I’m having troubles with moving my code from ATI Radeon 9000 card to my new GeForceFX 5600. I was unable to determine the size of vertex cache, my simple test shows that there’s no post-TNL caching at all, but that’s an absurd, isn’t it? As a result, vertex processing speed is amazingly slow, I can push only 11 mtri/sec against 30 mtri on my old Radeon. Does anyone have similar difficulties?
How exactly do you feed the vertices to the gfx card?
I´m assuming you use indexed vertices with glDrawRangeElements maybe even with VBO. In that case everything should work fine.
Also you have to be sure, that you are transform-limited, else your test won´t make any sense.
Hardware TNL is not gone from any GeForce products. It’s ATI that did that with the Radeon 7000 and 9100 IGP…
Maybe you’re not vertex transfer bound, but bound somewhere else? Maybe you’re off the fast path for some reason? For example, Index buffers should be in system memory for GeForce cards.
Try running VTune (if you’re on Intel CPU, else AMD’s profiler) and see where the hold-up is. Perhaps you’re spending time copying or converting data somewhere in the driver?

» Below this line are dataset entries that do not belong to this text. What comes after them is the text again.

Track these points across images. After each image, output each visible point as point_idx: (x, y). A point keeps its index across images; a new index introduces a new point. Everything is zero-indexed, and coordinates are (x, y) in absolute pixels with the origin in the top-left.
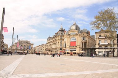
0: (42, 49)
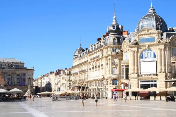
0: (59, 84)
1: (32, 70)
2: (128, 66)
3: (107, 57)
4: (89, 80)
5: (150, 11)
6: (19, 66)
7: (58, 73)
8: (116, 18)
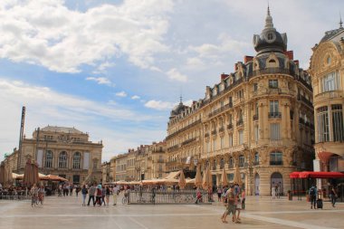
1: (100, 146)
4: (203, 157)
6: (79, 140)
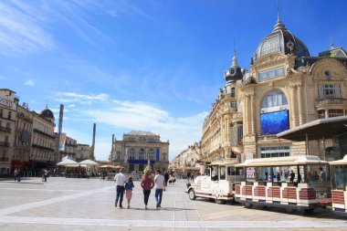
1: (168, 144)
2: (241, 123)
3: (223, 115)
4: (211, 152)
5: (276, 28)
6: (153, 140)
7: (193, 148)
8: (236, 60)
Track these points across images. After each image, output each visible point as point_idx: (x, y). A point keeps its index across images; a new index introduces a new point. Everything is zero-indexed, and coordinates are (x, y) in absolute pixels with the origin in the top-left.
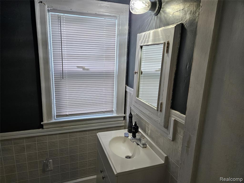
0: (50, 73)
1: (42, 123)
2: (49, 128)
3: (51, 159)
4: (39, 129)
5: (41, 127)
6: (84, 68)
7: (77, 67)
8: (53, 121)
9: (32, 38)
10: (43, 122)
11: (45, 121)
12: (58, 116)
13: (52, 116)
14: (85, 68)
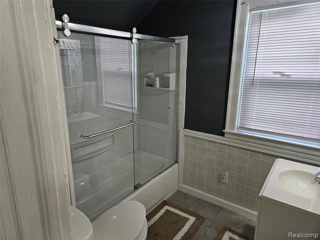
0: (240, 79)
1: (223, 131)
2: (230, 138)
3: (227, 172)
4: (221, 136)
5: (223, 134)
6: (283, 74)
7: (273, 72)
8: (235, 131)
9: (228, 43)
10: (224, 129)
11: (227, 130)
12: (241, 128)
13: (235, 126)
14: (285, 74)
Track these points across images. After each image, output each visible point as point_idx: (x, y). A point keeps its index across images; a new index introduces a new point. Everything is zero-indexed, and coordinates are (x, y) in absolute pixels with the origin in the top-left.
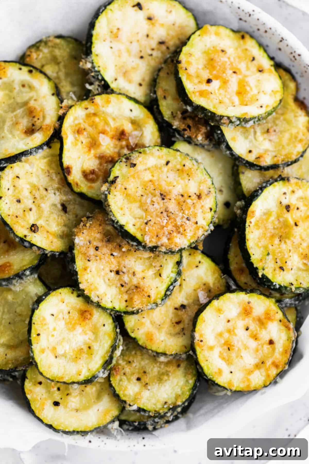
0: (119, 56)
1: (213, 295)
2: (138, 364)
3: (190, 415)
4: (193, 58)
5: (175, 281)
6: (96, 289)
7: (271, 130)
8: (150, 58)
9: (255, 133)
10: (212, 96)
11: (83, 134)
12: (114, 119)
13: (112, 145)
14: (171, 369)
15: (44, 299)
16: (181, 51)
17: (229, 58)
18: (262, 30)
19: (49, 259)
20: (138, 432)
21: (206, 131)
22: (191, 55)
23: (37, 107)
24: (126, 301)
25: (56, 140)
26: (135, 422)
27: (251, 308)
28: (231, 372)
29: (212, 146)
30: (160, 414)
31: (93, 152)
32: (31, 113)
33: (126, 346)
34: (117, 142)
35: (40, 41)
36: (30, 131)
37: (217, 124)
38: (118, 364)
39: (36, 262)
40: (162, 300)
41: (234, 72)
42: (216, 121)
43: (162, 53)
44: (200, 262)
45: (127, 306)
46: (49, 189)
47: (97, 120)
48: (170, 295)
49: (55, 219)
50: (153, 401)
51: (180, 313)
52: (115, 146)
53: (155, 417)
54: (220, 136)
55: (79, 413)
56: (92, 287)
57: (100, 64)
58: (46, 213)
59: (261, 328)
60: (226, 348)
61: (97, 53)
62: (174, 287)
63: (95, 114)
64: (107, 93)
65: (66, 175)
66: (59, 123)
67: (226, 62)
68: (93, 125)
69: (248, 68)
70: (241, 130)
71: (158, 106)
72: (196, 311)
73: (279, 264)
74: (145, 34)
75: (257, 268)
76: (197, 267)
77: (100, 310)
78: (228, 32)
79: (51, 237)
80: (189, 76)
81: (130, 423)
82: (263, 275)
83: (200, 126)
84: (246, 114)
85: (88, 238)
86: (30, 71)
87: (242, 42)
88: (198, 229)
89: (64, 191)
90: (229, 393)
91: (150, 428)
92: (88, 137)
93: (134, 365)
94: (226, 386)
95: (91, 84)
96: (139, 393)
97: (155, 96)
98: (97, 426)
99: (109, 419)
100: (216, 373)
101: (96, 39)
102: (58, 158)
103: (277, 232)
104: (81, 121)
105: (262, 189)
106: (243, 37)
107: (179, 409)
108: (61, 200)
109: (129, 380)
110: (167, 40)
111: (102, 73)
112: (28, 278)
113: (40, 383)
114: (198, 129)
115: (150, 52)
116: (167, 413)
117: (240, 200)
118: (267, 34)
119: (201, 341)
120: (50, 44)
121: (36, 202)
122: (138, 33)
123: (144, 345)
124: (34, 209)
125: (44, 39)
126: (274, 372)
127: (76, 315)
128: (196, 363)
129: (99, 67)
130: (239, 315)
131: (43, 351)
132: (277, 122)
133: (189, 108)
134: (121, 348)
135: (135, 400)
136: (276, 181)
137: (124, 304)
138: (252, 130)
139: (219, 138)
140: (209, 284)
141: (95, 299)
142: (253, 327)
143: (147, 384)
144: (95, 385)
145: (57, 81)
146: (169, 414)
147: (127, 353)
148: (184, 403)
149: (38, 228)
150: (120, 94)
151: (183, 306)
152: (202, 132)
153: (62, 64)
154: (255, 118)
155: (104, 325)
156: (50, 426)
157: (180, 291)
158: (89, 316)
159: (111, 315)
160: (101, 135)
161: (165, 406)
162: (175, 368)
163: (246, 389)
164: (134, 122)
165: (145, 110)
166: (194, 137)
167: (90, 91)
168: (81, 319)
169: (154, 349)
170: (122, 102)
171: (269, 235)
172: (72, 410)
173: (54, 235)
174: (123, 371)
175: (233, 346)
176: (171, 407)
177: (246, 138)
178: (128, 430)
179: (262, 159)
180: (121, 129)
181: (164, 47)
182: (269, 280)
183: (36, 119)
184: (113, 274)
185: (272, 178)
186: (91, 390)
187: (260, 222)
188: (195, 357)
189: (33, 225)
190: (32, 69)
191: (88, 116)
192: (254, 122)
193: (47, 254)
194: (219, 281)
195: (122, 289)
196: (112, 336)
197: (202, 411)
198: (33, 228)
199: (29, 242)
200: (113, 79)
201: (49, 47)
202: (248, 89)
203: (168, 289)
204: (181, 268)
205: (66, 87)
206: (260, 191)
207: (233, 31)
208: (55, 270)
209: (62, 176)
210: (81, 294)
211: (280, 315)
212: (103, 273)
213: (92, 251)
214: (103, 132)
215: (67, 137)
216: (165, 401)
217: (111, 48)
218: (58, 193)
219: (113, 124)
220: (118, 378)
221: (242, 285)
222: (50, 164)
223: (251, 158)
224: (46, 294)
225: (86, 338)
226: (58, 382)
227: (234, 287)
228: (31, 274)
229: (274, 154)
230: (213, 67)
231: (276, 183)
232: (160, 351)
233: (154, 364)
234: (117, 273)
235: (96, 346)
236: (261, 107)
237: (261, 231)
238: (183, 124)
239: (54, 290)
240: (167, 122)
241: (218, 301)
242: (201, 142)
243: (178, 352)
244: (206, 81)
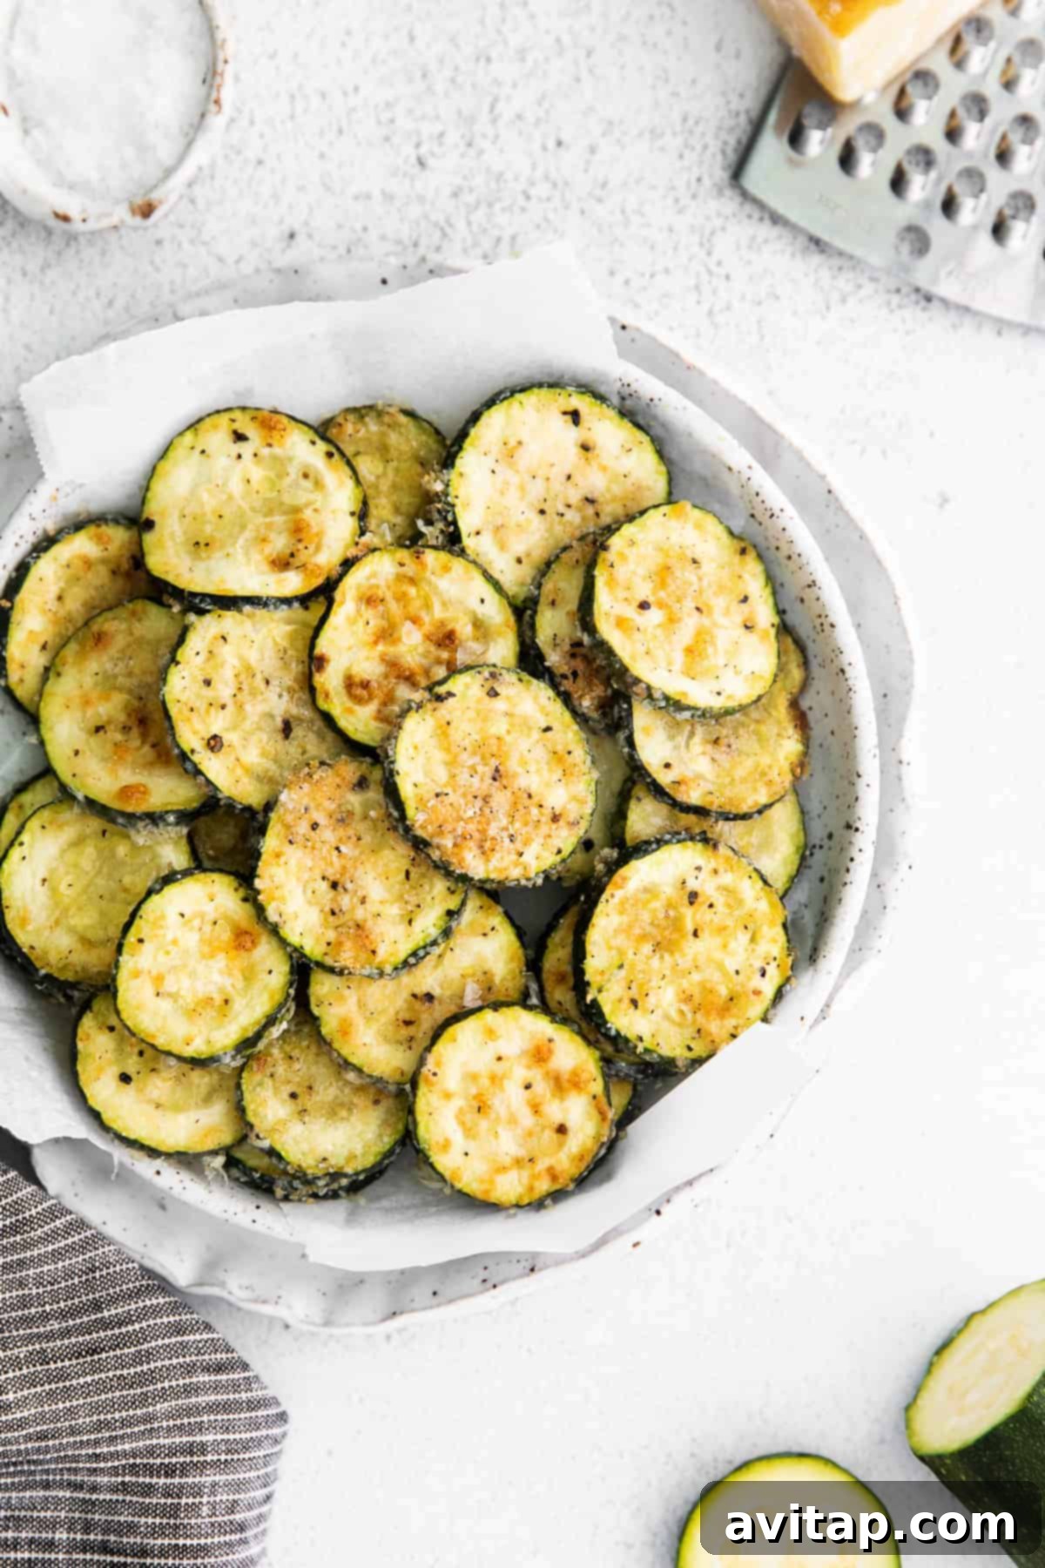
0: (502, 493)
1: (492, 998)
2: (304, 1070)
3: (361, 1199)
4: (634, 550)
5: (434, 943)
6: (283, 900)
7: (724, 741)
8: (557, 519)
9: (692, 734)
10: (637, 636)
11: (376, 607)
12: (444, 604)
13: (421, 650)
14: (361, 1101)
15: (177, 880)
16: (618, 529)
17: (700, 579)
18: (785, 551)
19: (221, 811)
20: (252, 1191)
21: (602, 694)
22: (632, 543)
23: (313, 523)
24: (329, 944)
25: (321, 599)
26: (256, 1171)
27: (550, 1051)
28: (466, 1154)
29: (602, 726)
30: (305, 1174)
31: (381, 648)
32: (298, 531)
33: (296, 1025)
34: (433, 648)
35: (371, 408)
36: (283, 564)
37: (623, 689)
38: (267, 1053)
39: (195, 805)
40: (396, 969)
41: (698, 609)
42: (625, 683)
43: (584, 519)
44: (493, 929)
45: (326, 954)
46: (274, 682)
47: (412, 591)
48: (414, 965)
49: (261, 741)
50: (305, 1147)
51: (418, 1005)
52: (426, 654)
53: (294, 1177)
54: (624, 714)
55: (159, 1113)
56: (277, 894)
57: (461, 493)
58: (248, 725)
59: (553, 1095)
60: (476, 1105)
61: (462, 470)
62: (427, 954)
63: (412, 581)
64: (451, 552)
65: (313, 668)
66: (339, 569)
67: (691, 584)
68: (402, 598)
69: (727, 612)
70: (667, 718)
71: (535, 612)
72: (448, 1015)
73: (634, 993)
74: (567, 472)
75: (588, 984)
76: (485, 935)
77: (274, 942)
78: (720, 531)
79: (239, 771)
80: (612, 583)
81: (247, 1171)
82: (594, 1001)
83: (596, 681)
84: (685, 694)
85: (305, 801)
86: (330, 455)
87: (737, 558)
88: (516, 864)
89: (300, 699)
90: (447, 1191)
91: (279, 1193)
92: (383, 617)
93: (297, 1066)
94: (447, 1175)
95: (429, 523)
96: (284, 1122)
97: (536, 592)
98: (182, 1149)
99: (210, 1145)
100: (437, 1143)
101: (472, 445)
102: (310, 633)
103: (654, 931)
104: (382, 583)
105: (660, 843)
106: (743, 551)
107: (344, 1182)
108: (286, 712)
109: (276, 1090)
110: (601, 499)
111: (458, 510)
112: (170, 828)
113: (112, 1029)
114: (590, 684)
115: (562, 509)
116: (319, 1178)
117: (612, 847)
118: (790, 563)
119: (435, 1074)
120: (386, 419)
121: (239, 696)
122: (552, 465)
123: (328, 1038)
124: (230, 709)
125: (380, 407)
126: (544, 1186)
127: (226, 935)
128: (411, 1111)
129: (457, 497)
130: (524, 1053)
131: (137, 974)
132: (741, 731)
133: (586, 639)
134: (284, 1025)
135: (273, 1130)
136: (692, 839)
137: (323, 948)
138: (688, 728)
139: (620, 718)
140: (493, 975)
141: (272, 916)
142: (542, 1088)
143: (305, 1110)
144: (210, 1074)
145: (370, 492)
146: (321, 1183)
147: (294, 1039)
148: (357, 1174)
149: (222, 745)
150: (474, 562)
151: (429, 997)
152: (594, 694)
153: (394, 464)
154: (696, 709)
155: (270, 972)
156: (96, 1116)
157: (436, 967)
158: (249, 945)
159: (291, 957)
160: (408, 625)
161: (321, 1166)
162: (369, 1103)
163: (480, 1196)
164: (478, 624)
165: (509, 611)
166: (576, 696)
167: (421, 535)
168: (233, 944)
169: (345, 1052)
170: (472, 579)
171: (637, 931)
172: (149, 1101)
173: (248, 771)
174: (272, 1070)
175: (489, 1107)
176: (331, 1170)
177: (671, 738)
178: (237, 1180)
179: (683, 788)
180: (449, 627)
181: (590, 510)
182: (601, 1014)
183: (301, 546)
184: (324, 886)
185: (687, 830)
186: (201, 1080)
187: (631, 902)
188: (411, 1098)
189: (215, 737)
190: (336, 451)
191: (400, 578)
192: (693, 716)
193: (219, 800)
194: (514, 978)
195: (331, 919)
196: (279, 997)
197: (385, 1203)
198: (212, 743)
199: (195, 765)
200: (473, 530)
201: (382, 423)
202: (710, 650)
203: (414, 954)
204: (454, 924)
205: (383, 511)
206: (654, 846)
207: (731, 533)
208: (226, 835)
209: (306, 670)
210: (252, 897)
211: (597, 1087)
212: (306, 876)
213: (303, 828)
214: (415, 620)
215: (343, 603)
216: (326, 1155)
217: (493, 472)
218: (286, 697)
219: (438, 613)
220: (258, 1077)
221: (553, 1004)
222: (292, 637)
223: (664, 778)
224: (187, 873)
225: (227, 982)
226: (143, 1041)
227: (534, 1001)
228: (177, 823)
229: (710, 787)
230: (663, 584)
231: (689, 844)
232: (354, 1060)
233: (333, 1080)
234: (334, 885)
235: (238, 1004)
236: (719, 694)
237: (625, 919)
238: (567, 664)
239: (205, 870)
240: (537, 648)
241: (496, 1014)
242: (585, 711)
243: (386, 1077)
244: (637, 603)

size of your vertex format, strange combinations of vertex formats, using non-standard types (shorts, bytes?)
alignment issues
is the vbo static or dynamic ? In the second case, are you mapping the buffer ? then be sure you don’t read from the mapped memory, only write to it, and only sequentially, without “holes”.
size of the vertex buffer, number of vertices/indices rendered per call ? Maybe it’s too high, or too low…?

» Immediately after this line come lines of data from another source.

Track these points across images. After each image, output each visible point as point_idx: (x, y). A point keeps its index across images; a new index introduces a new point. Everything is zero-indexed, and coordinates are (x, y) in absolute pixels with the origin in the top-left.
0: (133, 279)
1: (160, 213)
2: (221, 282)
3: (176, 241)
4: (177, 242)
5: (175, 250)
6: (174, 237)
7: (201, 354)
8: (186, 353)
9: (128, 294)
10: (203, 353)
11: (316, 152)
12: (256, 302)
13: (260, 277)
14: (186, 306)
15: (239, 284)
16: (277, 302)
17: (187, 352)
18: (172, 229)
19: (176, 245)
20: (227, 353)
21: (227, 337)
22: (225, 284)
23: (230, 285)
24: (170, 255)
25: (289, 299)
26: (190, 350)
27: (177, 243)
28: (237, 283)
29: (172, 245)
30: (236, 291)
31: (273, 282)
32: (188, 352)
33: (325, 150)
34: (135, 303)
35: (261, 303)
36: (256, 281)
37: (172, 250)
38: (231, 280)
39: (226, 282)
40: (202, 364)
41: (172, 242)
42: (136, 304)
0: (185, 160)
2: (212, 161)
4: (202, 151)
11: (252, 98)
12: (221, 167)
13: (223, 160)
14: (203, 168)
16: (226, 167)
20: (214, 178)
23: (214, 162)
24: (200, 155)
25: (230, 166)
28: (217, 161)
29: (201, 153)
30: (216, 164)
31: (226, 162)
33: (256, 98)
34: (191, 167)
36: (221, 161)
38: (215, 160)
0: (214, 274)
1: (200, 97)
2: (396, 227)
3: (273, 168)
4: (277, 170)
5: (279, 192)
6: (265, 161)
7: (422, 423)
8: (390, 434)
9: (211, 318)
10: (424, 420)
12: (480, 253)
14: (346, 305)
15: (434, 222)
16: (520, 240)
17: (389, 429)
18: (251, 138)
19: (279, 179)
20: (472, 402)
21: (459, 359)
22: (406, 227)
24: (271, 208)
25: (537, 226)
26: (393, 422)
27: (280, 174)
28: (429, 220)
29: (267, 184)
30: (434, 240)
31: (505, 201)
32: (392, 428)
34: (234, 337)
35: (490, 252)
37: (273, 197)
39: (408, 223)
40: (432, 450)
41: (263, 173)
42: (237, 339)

DIP is Direct3D language specific, not everybody’s familiar with it on this forums
Y.
[This message has been edited by Ysaneya (edited 01-15-2004).]
I was unable to determine the size of vertex cache
I’m concerned about this. How is it that you are attempting to determine the size of the post-T&L cache? Perhaps you are using VBO’s in a fashion that worked fast on ATi cards, but does something odd on nVidia cards.
Also, you are using the most current FX drivers, right?
Lastly, I’m not certain, but I’m not sure that nVidia’s VBO implementation is as fast as using VAR yet. I seem to recall reading that somewhere on this forum, but I’m not entirely positive. If it turns out that VBO’s currently aren’t as fast as VAR (which is as fast as the hardware can go), then you can ignore it and wait until nVidia irons out their VBO implementation.